La Sicilia si è svegliata sotto l’impatto di una tempesta che ha cambiato il volto di intere comunità costiere in poche ore. Il ciclone Harry ha colpito con una violenza eccezionale soprattutto il versante orientale dell’Isola, lasciando dietro di sé una scia di distruzione lunga oltre cento chilometri e un primo bilancio che supera il mezzo miliardo di euro di danni. Strade litoranee cancellate, porti devastati, ferrovie interrotte, abitazioni allagate, stabilimenti turistici distrutti: un quadro che, con il passare delle ore, si fa sempre più pesante.

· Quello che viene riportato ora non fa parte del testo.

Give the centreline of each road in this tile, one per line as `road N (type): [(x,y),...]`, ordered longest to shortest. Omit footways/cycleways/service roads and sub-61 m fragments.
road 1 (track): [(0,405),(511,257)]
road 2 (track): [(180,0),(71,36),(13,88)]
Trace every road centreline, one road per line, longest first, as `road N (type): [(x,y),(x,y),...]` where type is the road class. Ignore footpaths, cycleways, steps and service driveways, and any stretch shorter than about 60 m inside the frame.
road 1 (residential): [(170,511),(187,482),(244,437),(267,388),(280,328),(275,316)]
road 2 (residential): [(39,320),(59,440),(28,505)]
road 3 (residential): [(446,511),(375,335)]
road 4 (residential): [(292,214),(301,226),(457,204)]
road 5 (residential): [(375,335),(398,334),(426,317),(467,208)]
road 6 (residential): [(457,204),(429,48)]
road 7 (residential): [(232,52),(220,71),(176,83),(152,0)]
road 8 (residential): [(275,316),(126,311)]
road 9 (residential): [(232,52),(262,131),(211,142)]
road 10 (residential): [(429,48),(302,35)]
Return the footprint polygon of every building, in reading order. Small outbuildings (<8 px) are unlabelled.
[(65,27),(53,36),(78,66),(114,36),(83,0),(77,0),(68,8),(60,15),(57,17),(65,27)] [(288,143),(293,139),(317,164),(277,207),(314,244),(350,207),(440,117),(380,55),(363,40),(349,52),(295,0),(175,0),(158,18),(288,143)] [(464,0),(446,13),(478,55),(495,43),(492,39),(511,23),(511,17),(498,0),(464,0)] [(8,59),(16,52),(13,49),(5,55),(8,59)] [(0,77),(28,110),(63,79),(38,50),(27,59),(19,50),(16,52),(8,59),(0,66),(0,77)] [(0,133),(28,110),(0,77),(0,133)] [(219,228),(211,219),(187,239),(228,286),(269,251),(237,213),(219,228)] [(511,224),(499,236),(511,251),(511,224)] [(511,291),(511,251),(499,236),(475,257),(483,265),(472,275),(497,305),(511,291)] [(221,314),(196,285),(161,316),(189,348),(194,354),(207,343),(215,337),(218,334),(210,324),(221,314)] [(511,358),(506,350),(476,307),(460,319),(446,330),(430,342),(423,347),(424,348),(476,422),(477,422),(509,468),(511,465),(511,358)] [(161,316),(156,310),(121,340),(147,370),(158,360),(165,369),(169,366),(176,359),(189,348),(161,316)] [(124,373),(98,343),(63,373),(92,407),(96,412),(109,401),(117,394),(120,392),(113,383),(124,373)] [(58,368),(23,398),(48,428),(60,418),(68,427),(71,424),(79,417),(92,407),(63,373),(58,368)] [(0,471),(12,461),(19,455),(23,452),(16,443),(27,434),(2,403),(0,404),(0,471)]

Mentre molte aree della regione fanno i conti con una vera e propria emergenza strutturale, Cefalù, pur interessata dal maltempo, non ha riportato danni gravi, evitando conseguenze significative a edifici, infrastrutture e litorale. Un dato che oggi rappresenta un sollievo per la comunità, ma che non attenua la portata complessiva di un evento che ha messo in ginocchio gran parte della Sicilia.

Il primo punto ufficiale è arrivato dalla Regione, al termine di una notte ininterrotta di interventi coordinati dalla Protezione civile regionale. Il presidente Renato Schifani ha spiegato che nelle ore più critiche l’obiettivo è stato uno solo: evitare vittime. Solo dopo, con il progressivo rientro dell’emergenza, è stato possibile avviare la ricognizione dei danni materiali, che appaiono fin da subito «purtroppo molto ingenti».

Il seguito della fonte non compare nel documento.